Devant ces rumeurs conséquentes, le journal kolokoto, fait recours à l’expertise du Docteur Valentin NEBANGA, Chef de service de promotion de la santé pour faire remonter la vérité à la surface, ce Médecin déclare que : ‹‹ Les femmes produisent naturellement des hormones masculines, les androgènes, surtout la testostérone et le DHEA-S, mais en petite quantité. Et les follicules pileux du visage et du corps sont sensibles à ces hormones. Donc si le taux d’androgènes augmente, ou si les follicules deviennent plus sensibles, les poils fins et clairs se transforment en poils épais et foncés. C’est naturel, ça n’a rien à voir avec l’histoire de la sorcellerie ou des pratiques occultes ››, démontre-t-il.
Il a rappelé également que ce phénomène n’est pas synonyme de transgenre: ‹‹ La barbe chez une femme n’est pas liée au fait d’être transgenre, et ce n’est pas « psychologique ». C’est un phénomène physiologique lié aux hormones et aux récepteurs des follicules pileux. ››, ajoute-t-il.

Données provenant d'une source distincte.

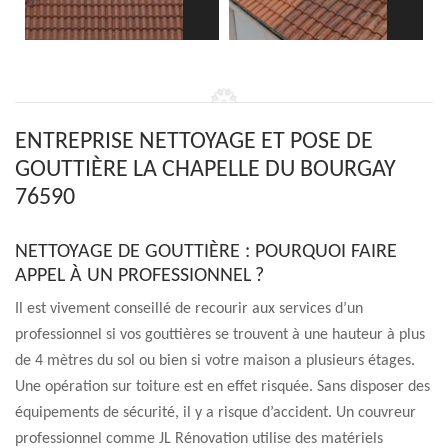
ENTREPRISE NETTOYAGE ET POSE DE
GOUTTIÈRE LA CHAPELLE DU BOURGAY
76590
NETTOYAGE DE GOUTTIÈRE : POURQUOI FAIRE
APPEL À UN PROFESSIONNEL ?
Il est vivement conseillé de recourir aux services d’un
professionnel si vos gouttières se trouvent à une hauteur à plus
de 4 mètres du sol ou bien si votre maison a plusieurs étages.
Une opération sur toiture est en effet risquée. Sans disposer des
équipements de sécurité, il y a risque d’accident. Un couvreur
professionnel comme JL Rénovation utilise des matériels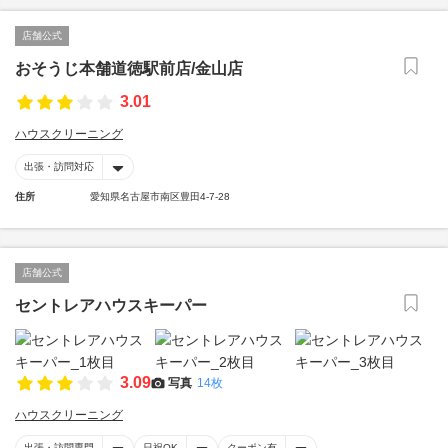
店舗公式
おそうじ本舗道徳駅前店/金山店
3.01
ハウスクリーニング
出張・訪問対応
住所
愛知県名古屋市南区豊田4-7-28
店舗公式
セントレアハウスキーパー
3.09
写真
14枚
ハウスクリーニング
出張・訪問専門
日祝OK
クーポン有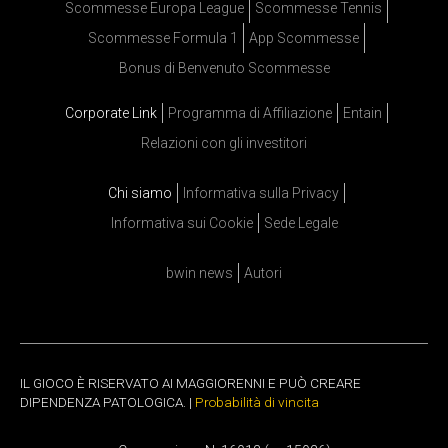
Scommesse Europa League
Scommesse Tennis
Scommesse Formula 1
App Scommesse
Bonus di Benvenuto Scommesse
Corporate Link
Programma di Affiliazione
Entain
Relazioni con gli investitori
Chi siamo
Informativa sulla Privacy
Informativa sui Cookie
Sede Legale
bwin news
Autori
IL GIOCO È RISERVATO AI MAGGIORENNI E PUÒ CREARE
DIPENDENZA PATOLOGICA. |
Probabilità di vincita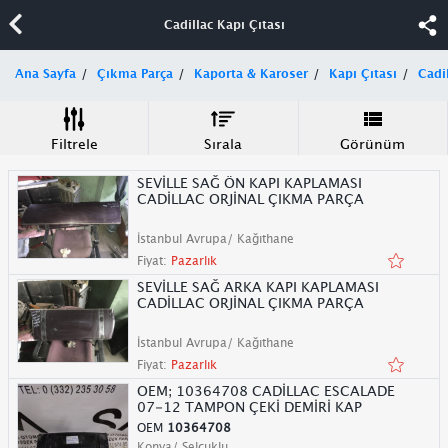
Cadillac Kapı Çıtası
Ana Sayfa
Çıkma Parça
Kaporta & Karoser
Kapı Çıtası
Cadi
Filtrele
Sırala
Görünüm
SEVİLLE SAĞ ÖN KAPI KAPLAMASI
CADİLLAC ORJİNAL ÇIKMA PARÇA
İstanbul Avrupa/ Kağıthane
Fiyat:
Pazarlık
SEVİLLE SAĞ ARKA KAPI KAPLAMASI
CADİLLAC ORJİNAL ÇIKMA PARÇA
İstanbul Avrupa/ Kağıthane
Fiyat:
Pazarlık
OEM; 10364708 CADİLLAC ESCALADE
07-12 TAMPON ÇEKİ DEMİRİ KAP
OEM
10364708
Konya/ Selçuklu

Souvent, les pesanteurs socioculturelles influencent la vie en communauté, la paix sociale, transforme la manière de voir les choses. Donc, ces explications scientifiques prouvent que les stéréotypes gravitant au tour des femmes barbues sont faux . Alors , il est important d’avoir toujours un esprit critique vis-à-vis de certaines interprétations reposant sur presque rien et qui entraîne la division et la méfiance dans la société, afin d’éclairer les autres.